Spotlight
New Scholarship Rewards Students for Acts of Kindness
Southern Virginia University will now offer a new scholarship for returning students, the John B. Matheson Jr. Kindness Scholarship. The scholarship will annually award $500 to two returning students — one male and one female — who have worked to make kind acts a part of their daily lives.
The scholarship is funded by Dr. Mark Matheson, a volunteer professor of business at Southern Virginia, in honor of his father.
“[He] was always a kind, gentle man as well as a real gentleman,” Kristine Matheson, former volunteer public affairs manager for the university, said of her father-in-law. “He was always kind and always conscientious of others’ needs around him.”
John B. Matheson served in the United States army during its occupation of Frankfurt, Germany. While there, he learned a lesson of charity and kindness — a lesson that was later retold by Thomas S. Monson, president of The Church of Jesus Christ of Latter-day Saints, in his talk at the 2010 Christmas devotional, titled “A Bright Shining Star.”

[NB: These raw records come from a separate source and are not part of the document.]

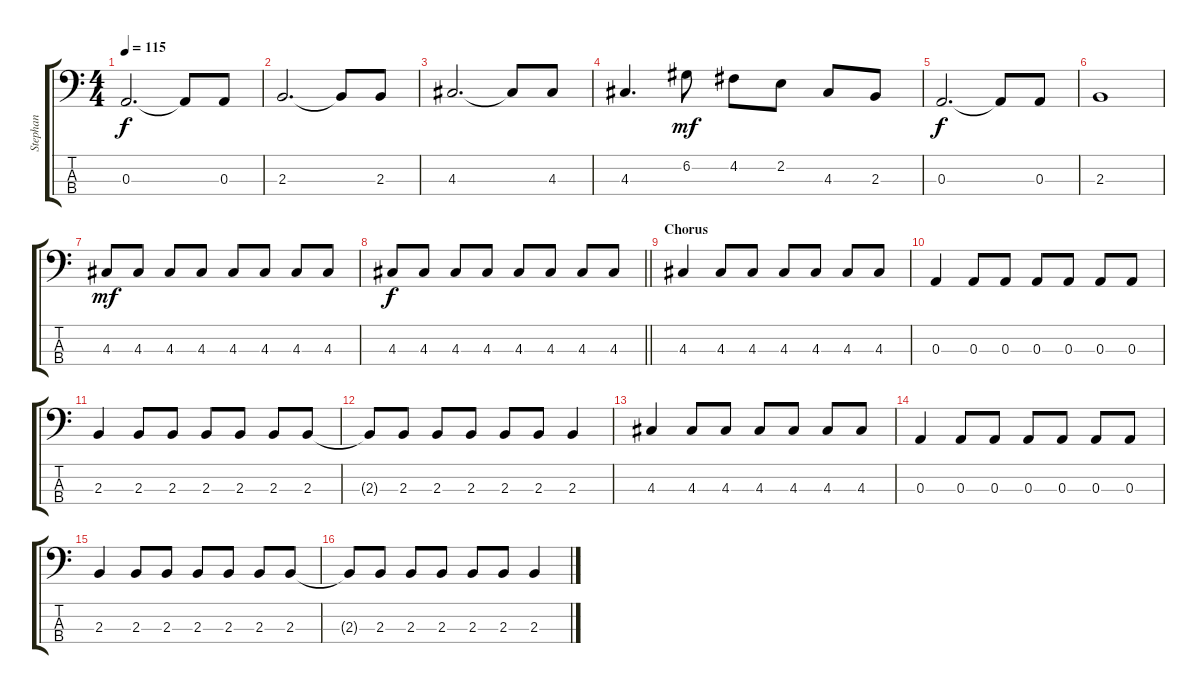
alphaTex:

\track ("Stephan" "Stephan") {instrument electricbassfinger}
\staff {score tabs}
\tuning (G2 D2 A1 E1) {hide}
\ts (4 4)
\tempo 115
\clef f4
\ks c
0.3.2{d dy f} 0.3{t}.8 0.3.8 |
2.3.2{d} 2.3{t}.8 2.3.8 |
4.3.2{d} 4.3{t}.8 4.3.8 |
4.3.4{d} 6.2.8{dy mf} 4.2.8 2.2.8 4.3.8 2.3.8 |
0.3.2{d dy f} 0.3{t}.8 0.3.8 |
2.3.1 |
4.3.8{dy mf volume 11 instrument electricbasspick} 4.3.8 4.3.8 4.3.8 4.3.8 4.3.8 4.3.8 4.3.8 |
\barLineRight lightlight
4.3.8{dy f} 4.3.8 4.3.8 4.3.8 4.3.8 4.3.8 4.3.8 4.3.8 |
\section ("" "Chorus")
4.3.4 4.3.8 4.3.8 4.3.8 4.3.8 4.3.8 4.3.8 |
0.3.4 0.3.8 0.3.8 0.3.8 0.3.8 0.3.8 0.3.8 |
2.3.4 2.3.8 2.3.8 2.3.8 2.3.8 2.3.8 2.3.8 |
2.3{t}.8 2.3.8 2.3.8 2.3.8 2.3.8 2.3.8 2.3.4 |
4.3.4 4.3.8 4.3.8 4.3.8 4.3.8 4.3.8 4.3.8 |
0.3.4 0.3.8 0.3.8 0.3.8 0.3.8 0.3.8 0.3.8 |
2.3.4 2.3.8 2.3.8 2.3.8 2.3.8 2.3.8 2.3.8 |
2.3{t}.8 2.3.8 2.3.8 2.3.8 2.3.8 2.3.8 2.3.4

Regarding the power of kindness, John B. Matheson once said, “In the Sermon on the Mount, Jesus said, ‘Ask, and it shall be given you; seek, and ye shall find; knock, and it shall be opened unto you.’ I have found that the answer to important matters may be controlled or achieved by seemingly unimportant things. … All I needed to do was knock. And what did that knocking consist of? A simple act of kindness and courtesy.”

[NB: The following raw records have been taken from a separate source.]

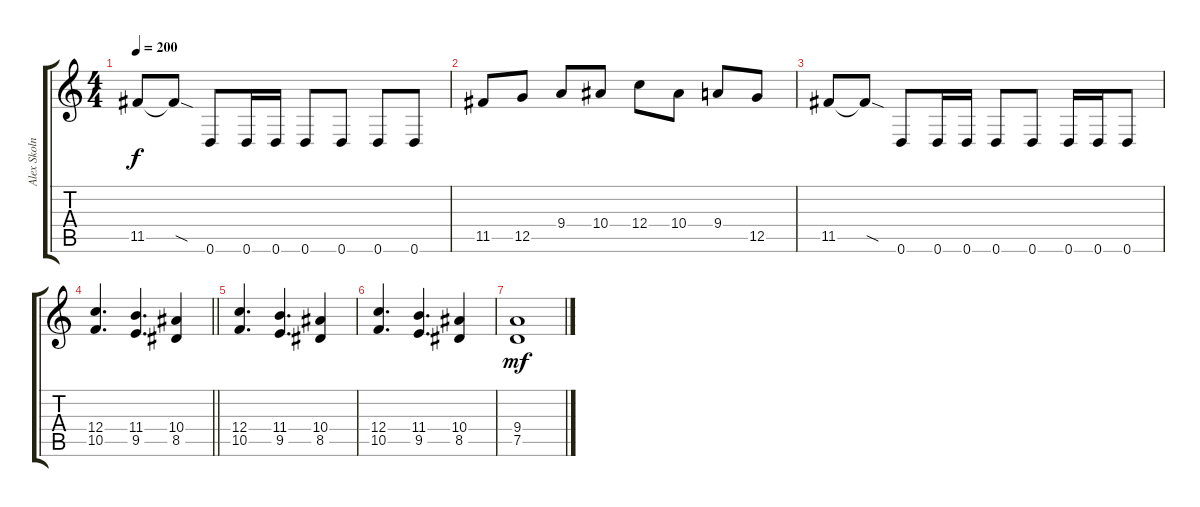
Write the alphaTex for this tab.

\track ("Alex Skolnick" "Alex Skoln") {instrument distortionguitar}
\staff {score tabs}
\tuning (D4 A3 F3 C3 G2 D2) {hide}
\ts (4 4)
\tempo 200
\clef g2
\ks c
11.5.8{dy f} 11.5{sod t}.8 0.6.8 0.6.16 0.6.16 0.6.8 0.6.8 0.6.8 0.6.8 |
11.5.8 12.5.8 9.4.8 10.4.8 12.4.8 10.4.8 9.4.8 12.5.8 |
11.5.8 11.5{sod t}.8 0.6.8 0.6.16 0.6.16 0.6.8 0.6.8 0.6.16 0.6.16 0.6.8 |
\barLineRight lightlight
(12.4 10.5).4{d} (11.4 9.5).4{d} (10.4 8.5).4 |
(12.4 10.5).4{d} (11.4 9.5).4{d} (10.4 8.5).4 |
(12.4 10.5).4{d} (11.4 9.5).4{d} (10.4 8.5).4 |
(9.4 7.5).1{dy mf}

Mark Matheson also has a firm belief in the power of kindness.
“One of my basic pieces of advice to students has always been, ‘You’re never going to be the smartest, you’re never going to be the best looking, but you can be the nicest. That is within our realm of possibility,’” he said. “I challenge them, when they leave Southern Virginia, to make someone think, ‘That was the nicest person I ever met.’”
Mark Matheson’s hope is that this scholarship will not only inspire students to incorporate kindness into their actions on a daily basis, but also encourage students to take note of the kind acts performed by those around them.
“I want to have students be thinking more about kindness every day,” said Mark Matheson. “So if this scholarship can be a small prick to their conscience to think less of themselves and more about others, then it’s well worth the money.”
Students, staff and faculty will nominate students whom they see as examples of charity and kindness. The Scholarship Committee will then review the nominees and select the recipients, who will be announced at the final forum of the semester.